— START OF Document segment —

In order not to hijack the thread, I suggest the moderator to split this thread.   I agree this is the most friendly forum with mature and educated members, and gracefully no flame.

I am in several local aquarium clubs and the male/female hobbyists split I observed is about 70/30.  Male hobbyists interest is diverse, from plants, peaceful fish to aggressive tank busters only macho men love.  Female hobbyists I know, on the other hand, are disproportionally into plants and peaceful fish.

For instance, a major aquatic garden club president in US capital  is a woman.  My two reference aquatic plant books are written by women:  Diane Walstad (Ecology of the Planted Aquarium) and Karren Randall (Sunken Gardens).  Many of you know Rachel O'Leary who is a big Youtuber in plants, shrimp and nano fish. 

Women are big in planted tank hobby, just not big  in aquascaping competition or entrepreneurship.   The same can be said about women in cooking.  They cook more at home than men, but not many become chef or get a name out of it.


----------



## Onoma1 (25 Aug 2020)

One of the interesting (and particularly positive) aspects of the forum (in contrast with Facebook or Youtube) is the anonymity. There isn’t any identity check on the forum and we all have the choice of being anonymous. I am not defined by others according to my role as a father/ mother, male/female/ non-binary, rich/ poor, black/ white, financially successful/ poor, etc but by my ideas and by the value and nature of my interaction with others.


We can (if we wish) let all of the societal baggage behind and this can be purely a place of discussion, debate and a source of information about aquascaping. We can leave unconscious and conscious bais held by others about gender, race, religion, nationality, political views, expertise or power created by our real world personas behind. It can be truly a virtual 'polis'. I can be anyone I want to on this forum.


I would contrast with Youtube of Facebook which are commercialised spaces where the aquascaping personalities are constantly seeking acceptance, approval and engagement. Please don’t misunderstand I enjoy many of these and often find them useful and interesting, however, this doesn’t detract from the fact that in these hyperreal spaces gender and power are used and amplified.

This could answer the question of where is the future of aquascaping …perhaps the where should be here (or in places like this) where we can all contribute without fear or favour.

— END OF Document segment —

Task instructions:
A - List every woman named in the forum thread about gender in the aquarium hobby.
B - Sum up the forum thread about gender in the aquarium hobby in two sentences.
C - Carry the forum thread about gender and anonymity in the aquarium hobby forward from its final post.
The records are not needed for any of this work.

— START OF Material —

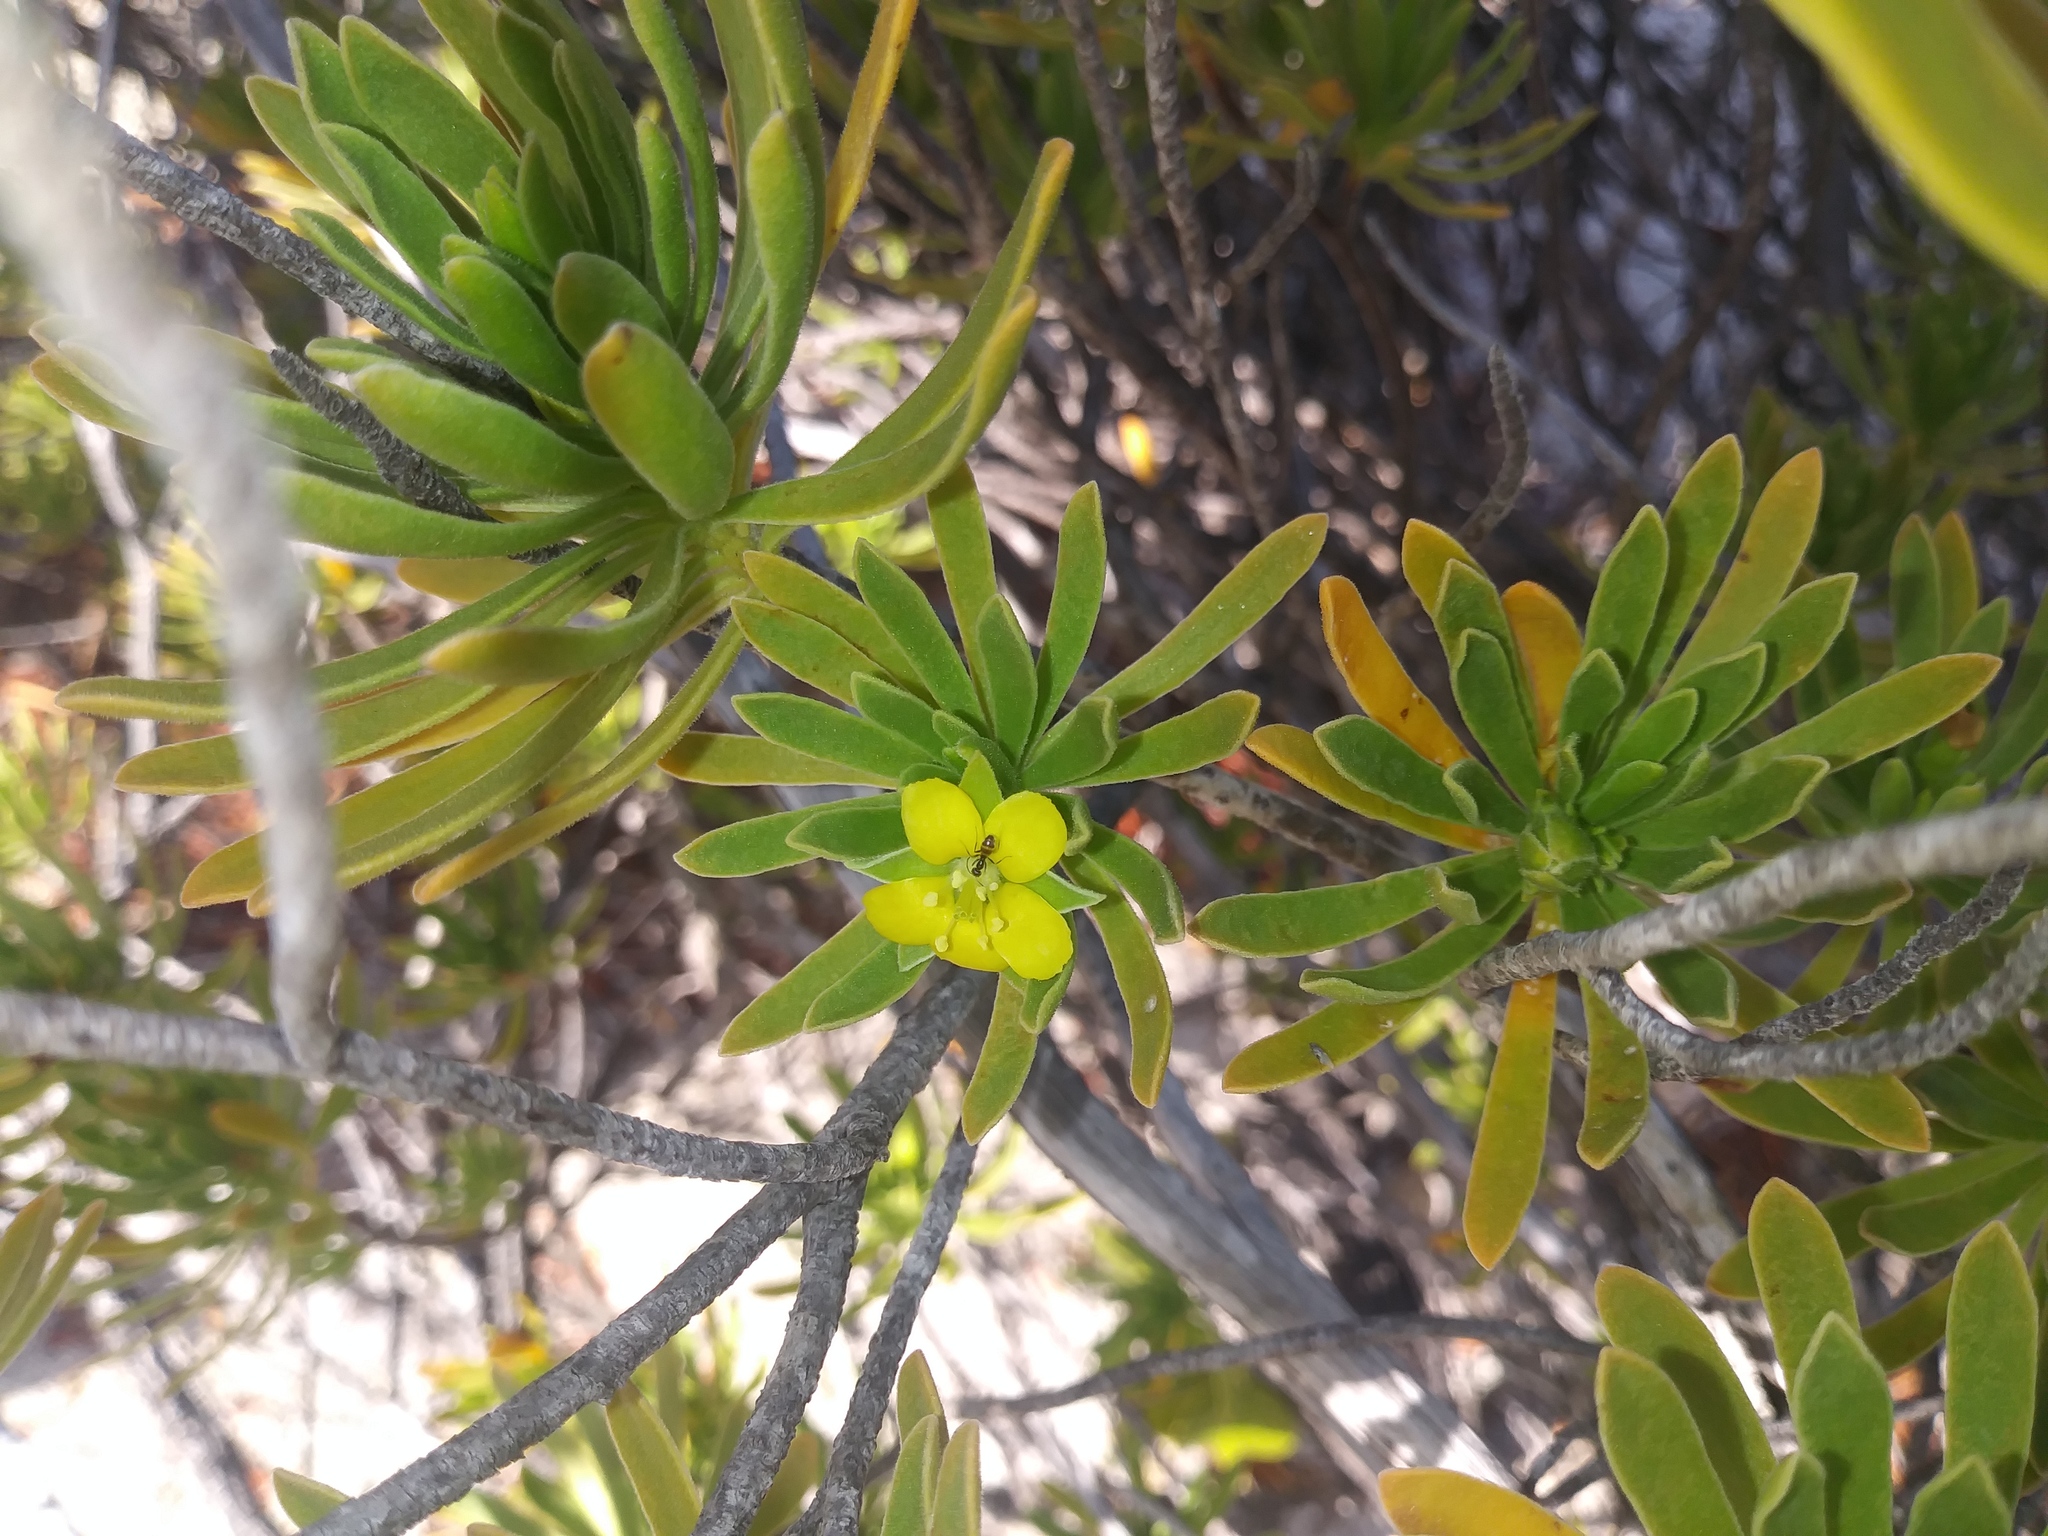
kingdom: Plantae
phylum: Tracheophyta
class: Magnoliopsida
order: Fabales
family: Surianaceae
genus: Suriana
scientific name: Suriana maritima
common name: Bay-cedar
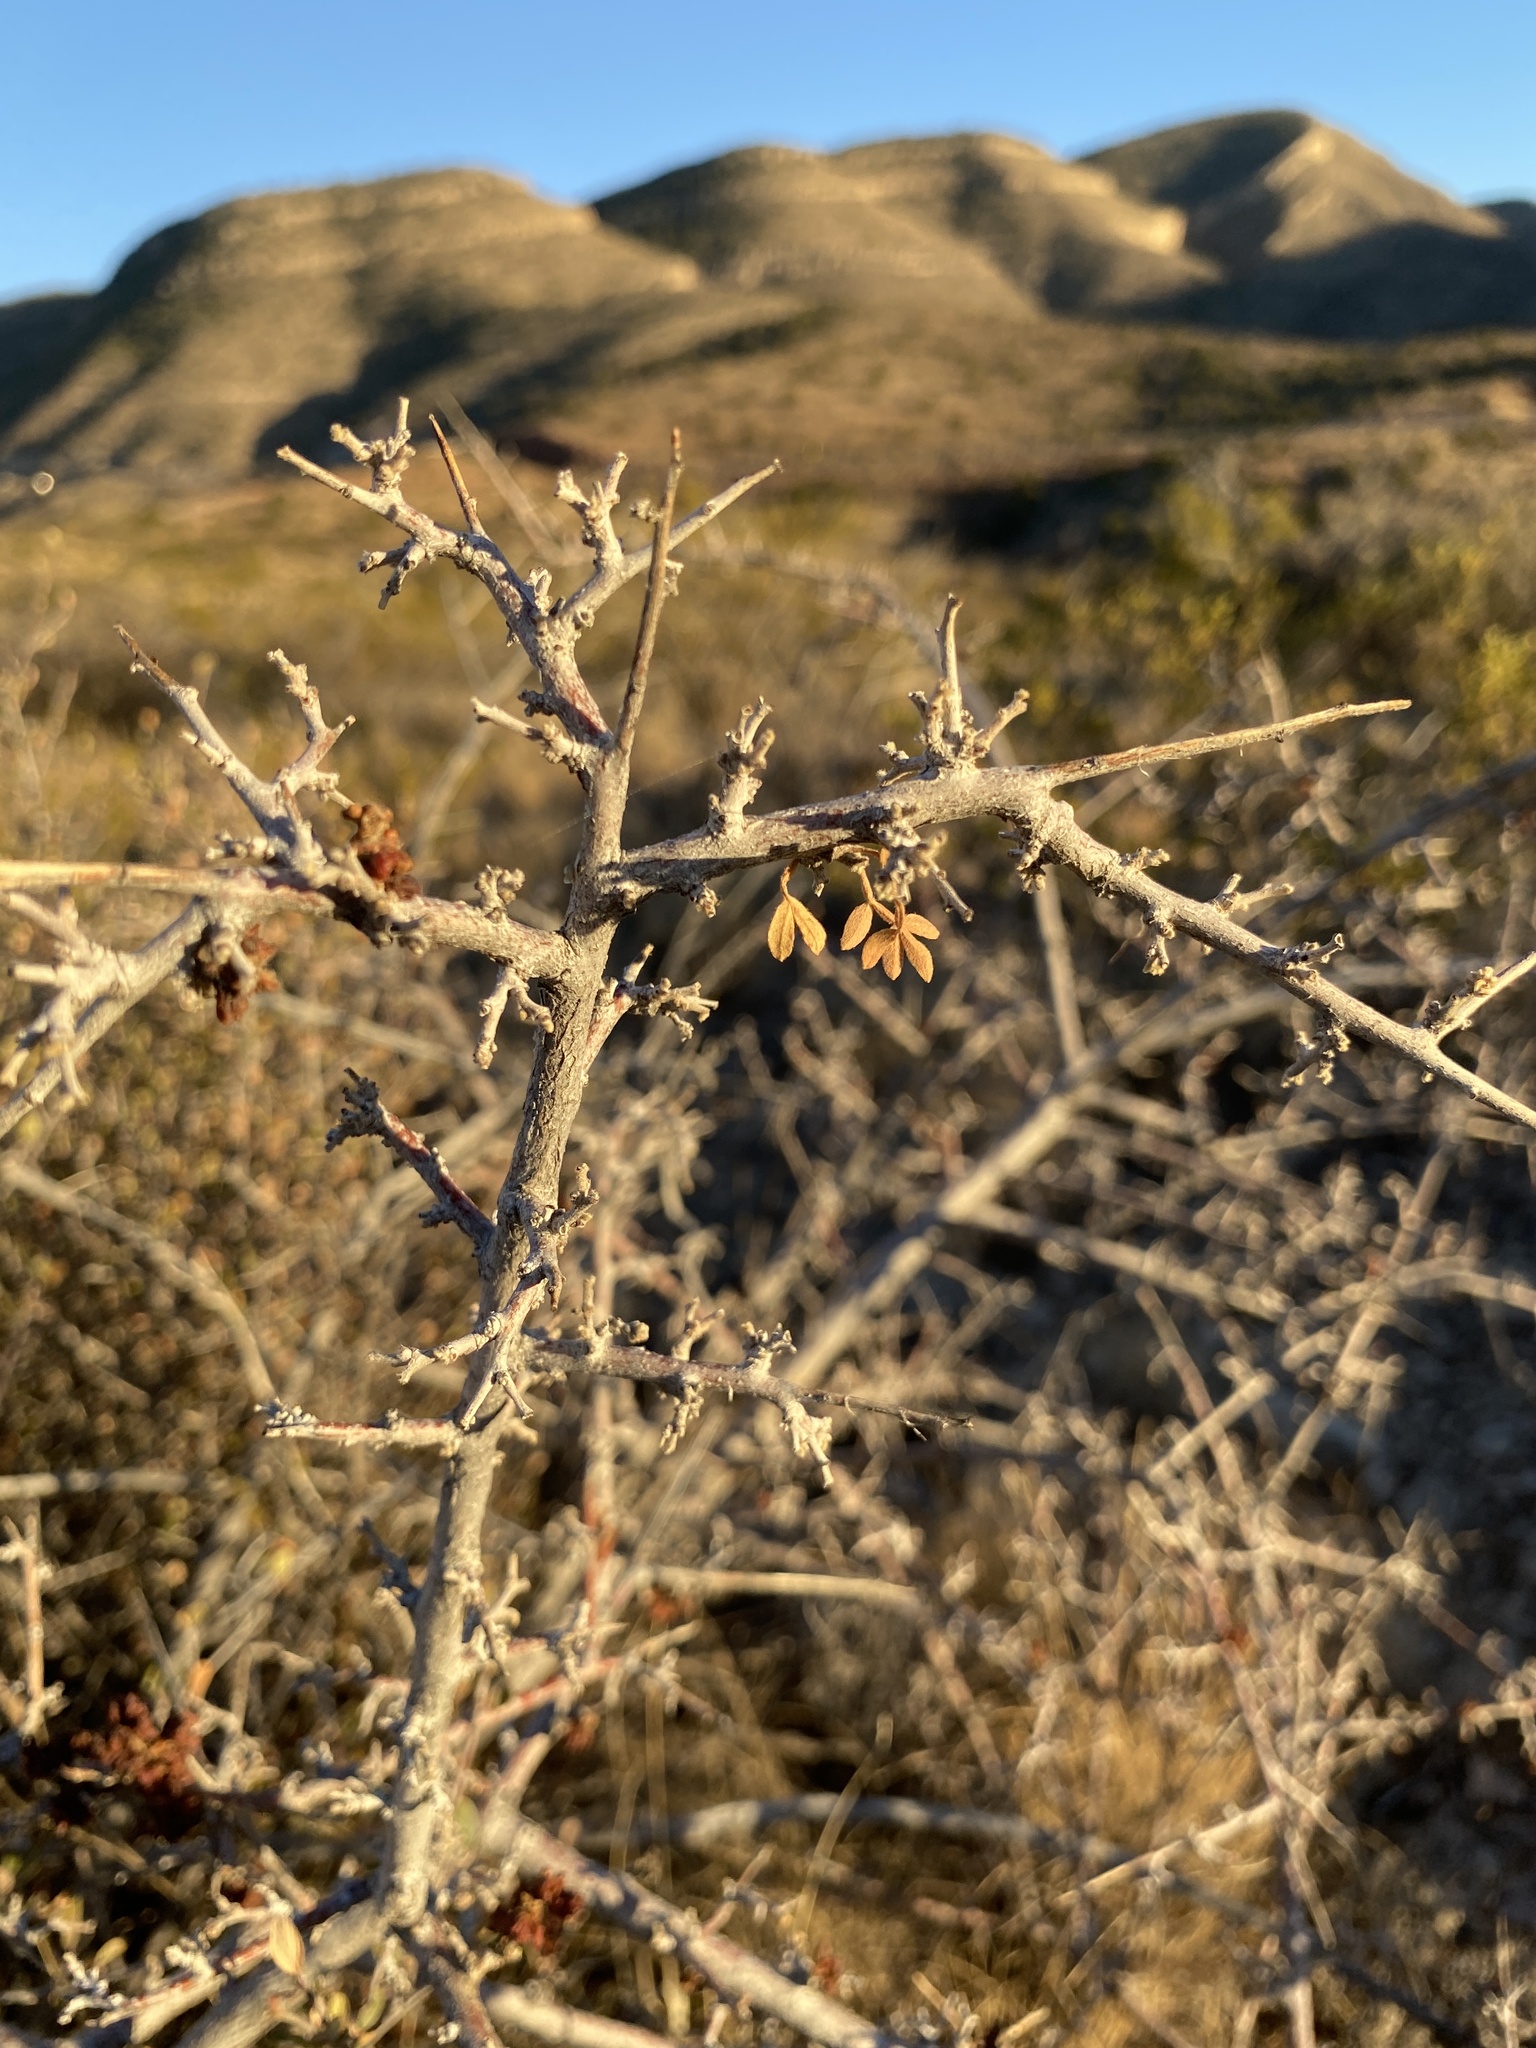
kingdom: Plantae
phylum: Tracheophyta
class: Magnoliopsida
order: Sapindales
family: Anacardiaceae
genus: Rhus
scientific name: Rhus microphylla
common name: Desert sumac
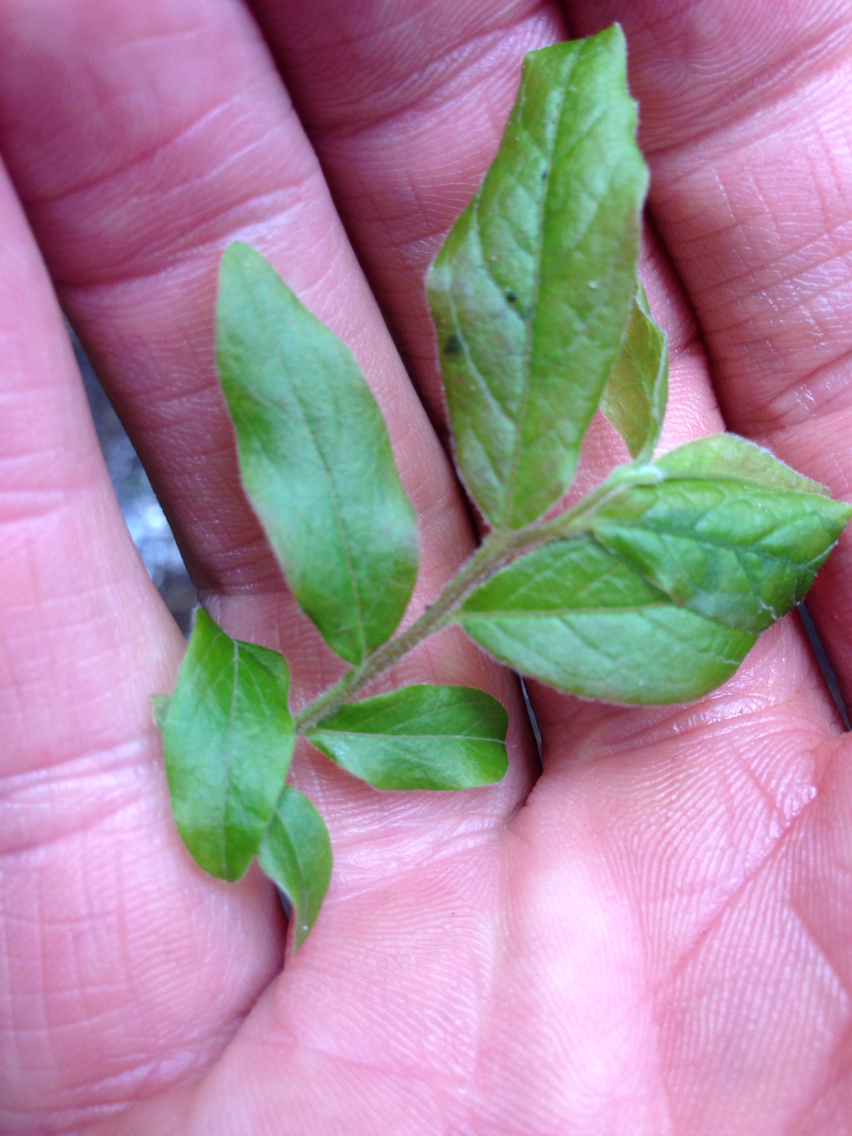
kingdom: Plantae
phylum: Tracheophyta
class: Magnoliopsida
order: Ericales
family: Ericaceae
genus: Vaccinium
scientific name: Vaccinium myrtilloides
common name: Canada blueberry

— END OF Material —

Solved problems:
A - Diane Walstad, Karren Randall, Rachel O'Leary

B - One poster sees a roughly 70/30 male-to-female split in local aquarium clubs and finds that women are big in the planted tank hobby but rarely in aquascaping competition or entrepreneurship. Another poster praises the forum's anonymity, which lets members be judged by their ideas rather than their identity, and contrasts it with commercialized spaces like Youtube and Facebook, where gender and power are amplified.

C -
----------



## zozo (25 Aug 2020)

tiger15 said:


> Women are big in planted tank hobby








She's a Botanicus and authority in aquatic plants.  Since 1976 
About any description you can find about an aquarium plant has references to on of her books.


----------



## Tim Harrison (25 Aug 2020)

shangman said:


> the fact that there are already some who are happy to reveal ourselves without flack shows that the forum is already doing well.


Thank you, that's really good to know. I've said this before but I think UKAPS friendly and polite atmosphere is one of the reasons it's still going strong when many other forums have gone to the wall


----------



## tiger15 (25 Aug 2020)

I’m surprised I haven’t come across any flame in this forum.  I think Euro forums have polite people..  American  forums have rude and Trumpian people.


----------



## Tim Harrison (25 Aug 2020)

tiger15 said:


> I’m surprised I haven’t come across any flame in this forum


It happens very rarely, but when it does the flames are quickly extinguished  🚒


----------



## LondonDragon (25 Aug 2020)

Wow, nice read so far and some great input into the hobby and where we might lead to! Maybe one day we will go back to another very popular lady in the fish keeping scene  Diana Walstad, no filter, no co2, low light and a nicely balanced ecosystems! To be honest I do have a preference for low techs, so much easier to maintain and long term get the same satisfaction.

We have seen more and more ladies taking up the hobby and the aquagirls movement in social media also assisting and some major brands also have women to support their products.

Think what sets UKAPS apart is how the forum is moderated, and we take our rules seriously, but we are not the police, we have to be totally unbiased which is not an easy thing to do, I have diffused a few situations on the forum over the years even though sometimes I have a personal relationship with one of the members I cannot take sides and have to evaluate the point of view of both and always try to come to an amicable resolution, and that has been the message to all moderators, once you are a moderator there are no groups and there are no friends, every one must be treated the same as a community, which I think it's fair.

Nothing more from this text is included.